:: YOUR TASK ::
Continue the text on child labor in U.S. farm work from the point where it stops.

:: TEXT SECTION ::

As is true around the world, one of the main causes of child labor in the U.S. is poverty. The families who tend the fields and grow our nations’ food struggle to put food on their own tables. One investigation into child labor in the onion fields in Texas found that 81% of households were food insecure.

While some states may have higher minimum wages, U.S. law exempts farmworkers from minimum wage requirements. That’s due to a loophole carved out when our current labor law was written. At the time, farmworkers were mostly Black and powerful landowners and Southern legislators struck a deal to exclude farmworkers from many protections including minimum wage laws, overtime, and rights to join a union. While some of those laws have changed along the way, too many remain. The U.S. also remains an outlier in the global legal framework, remaining one of just a handful of countries who has not signed onto the ILO Convention 138, which sets a minimum age for work. The U.S. also refuses to sign onto a number of ILO conventions, including ones protecting collective bargaining rights, equal pay, and forced labor.

:: LISTED RECORDS ::
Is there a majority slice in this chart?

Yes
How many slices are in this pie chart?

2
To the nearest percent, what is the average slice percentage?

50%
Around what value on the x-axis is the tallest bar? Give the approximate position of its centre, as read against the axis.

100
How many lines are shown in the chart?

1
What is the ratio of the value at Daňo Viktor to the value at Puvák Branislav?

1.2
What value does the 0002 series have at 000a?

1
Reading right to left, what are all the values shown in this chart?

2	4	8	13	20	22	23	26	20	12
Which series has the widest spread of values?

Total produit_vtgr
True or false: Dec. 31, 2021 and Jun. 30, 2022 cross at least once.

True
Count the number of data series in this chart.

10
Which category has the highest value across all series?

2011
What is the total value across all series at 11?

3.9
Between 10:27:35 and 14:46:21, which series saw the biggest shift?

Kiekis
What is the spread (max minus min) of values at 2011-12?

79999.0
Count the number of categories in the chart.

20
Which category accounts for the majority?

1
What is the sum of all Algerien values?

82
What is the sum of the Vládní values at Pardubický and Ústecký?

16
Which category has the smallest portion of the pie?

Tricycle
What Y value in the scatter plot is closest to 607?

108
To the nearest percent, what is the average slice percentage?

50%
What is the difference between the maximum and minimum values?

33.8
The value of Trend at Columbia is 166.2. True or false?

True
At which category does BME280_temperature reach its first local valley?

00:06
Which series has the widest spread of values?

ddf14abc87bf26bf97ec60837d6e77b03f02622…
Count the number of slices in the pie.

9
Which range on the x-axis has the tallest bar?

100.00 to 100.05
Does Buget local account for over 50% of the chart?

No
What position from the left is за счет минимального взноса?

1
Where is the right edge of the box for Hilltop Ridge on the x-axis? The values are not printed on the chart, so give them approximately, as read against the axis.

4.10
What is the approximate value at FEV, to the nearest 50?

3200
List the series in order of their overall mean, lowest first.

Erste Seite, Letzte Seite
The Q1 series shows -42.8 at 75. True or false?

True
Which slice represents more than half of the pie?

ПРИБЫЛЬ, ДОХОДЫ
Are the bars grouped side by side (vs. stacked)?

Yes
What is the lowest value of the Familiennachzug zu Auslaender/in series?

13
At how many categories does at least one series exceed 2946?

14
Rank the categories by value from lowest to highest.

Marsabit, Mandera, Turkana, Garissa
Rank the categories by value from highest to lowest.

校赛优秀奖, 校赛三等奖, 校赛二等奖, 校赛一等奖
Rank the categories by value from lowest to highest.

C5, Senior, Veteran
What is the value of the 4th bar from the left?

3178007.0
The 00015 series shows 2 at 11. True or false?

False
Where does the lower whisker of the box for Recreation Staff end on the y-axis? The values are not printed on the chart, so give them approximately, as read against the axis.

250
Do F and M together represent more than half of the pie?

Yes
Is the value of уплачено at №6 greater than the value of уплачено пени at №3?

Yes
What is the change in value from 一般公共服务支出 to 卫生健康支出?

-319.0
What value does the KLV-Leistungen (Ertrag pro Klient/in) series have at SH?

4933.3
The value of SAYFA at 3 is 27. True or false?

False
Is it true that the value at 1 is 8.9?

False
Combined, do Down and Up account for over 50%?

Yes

:: ANSWER BELOW ::
Global Capitalism Drives Child Labor

It would be foolhardy to say that ending child labor is simple. To end child labor, we need to end poverty. Meanwhile, global capitalism is built on exploiting workers and extracting profits from farmers, especially Black, brown, and Indigenous peoples. That is true in the U.S. and it is true across the world. To end child labor will require a transformation of the systems that are based on cheap food and exploitation into a world that values the lives and livelihoods of families. Are we up to the challenge?

Chocolate companies continue to make more pledges. Just this week, Hershey announced a new monitoring program to track and address child labor in their supply chains. Yet instead of paying farmers fairly for their cocoa as a first step, they focus on “Diversifying income at the household level and educating families on the value of savings.” It’s insulting to suggest that the reason that farmers who earn just $0.78 per day are poor is because they don’t understand the value of savings. Or that perhaps farmers just need to get another job and “diversify” their income instead of a company that extracted $1.15 billion in profits in 2019 paying fair prices for their cocoa.  Paying farmers fairly is not the only thing needed to end poverty, but to continue to develop and release plans to end poverty without that basic step is more marketing than anything else.

COVID-19 Makes the Problem Worse

COVID-19 has made more clear than ever the ways in which our food system puts profits ahead of peoples’ livelihoods. There are dire warnings that the increase in poverty plus shuttered schools will lead to an increase in child labor around the globe. While the full extent of the consequences is not yet clear, what is clear is that we urgently need to change.

To really end child labor, we need a fair food system that supports fair livelihoods for children and their families. A few action steps for today (and every day).

  • Send a message to Hershey’s telling them to put farmer livelihoods ahead of stakeholder profits.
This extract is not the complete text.